EXERCISE DIRECTIONS:
Start to finish, write out the entries exactly, leaving the pictures aside.

Entries taken from a collection:
========

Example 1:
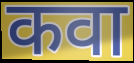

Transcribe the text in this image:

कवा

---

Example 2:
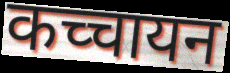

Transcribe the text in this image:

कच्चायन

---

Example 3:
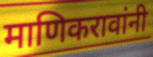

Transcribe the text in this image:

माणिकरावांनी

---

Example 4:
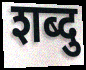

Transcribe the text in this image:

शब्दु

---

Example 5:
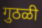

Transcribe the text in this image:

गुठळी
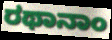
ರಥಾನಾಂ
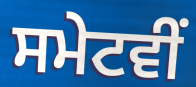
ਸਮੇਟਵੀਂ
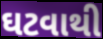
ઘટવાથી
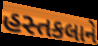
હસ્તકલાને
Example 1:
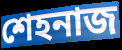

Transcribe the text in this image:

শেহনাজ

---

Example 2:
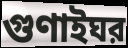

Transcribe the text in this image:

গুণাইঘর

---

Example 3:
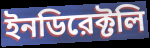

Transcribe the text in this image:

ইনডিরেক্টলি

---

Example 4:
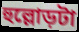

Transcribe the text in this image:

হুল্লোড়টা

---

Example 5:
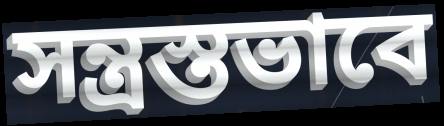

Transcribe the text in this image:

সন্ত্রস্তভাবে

========

ANSWER BOX:
Example 1:

Transcribe the text in this image:

कवा

---

Example 2:

Transcribe the text in this image:

कच्चायन

---

Example 3:

Transcribe the text in this image:

माणिकरावांनी

---

Example 4:

Transcribe the text in this image:

शब्दु

---

Example 5:

Transcribe the text in this image:

गुठळी
ರಥಾನಾಂ
ਸਮੇਟਵੀਂ
ઘટવાથી
હસ્તકલાને
Example 1:

Transcribe the text in this image:

শেহনাজ

---

Example 2:

Transcribe the text in this image:

গুণাইঘর

---

Example 3:

Transcribe the text in this image:

ইনডিরেক্টলি

---

Example 4:

Transcribe the text in this image:

হুল্লোড়টা

---

Example 5:

Transcribe the text in this image:

সন্ত্রস্তভাবে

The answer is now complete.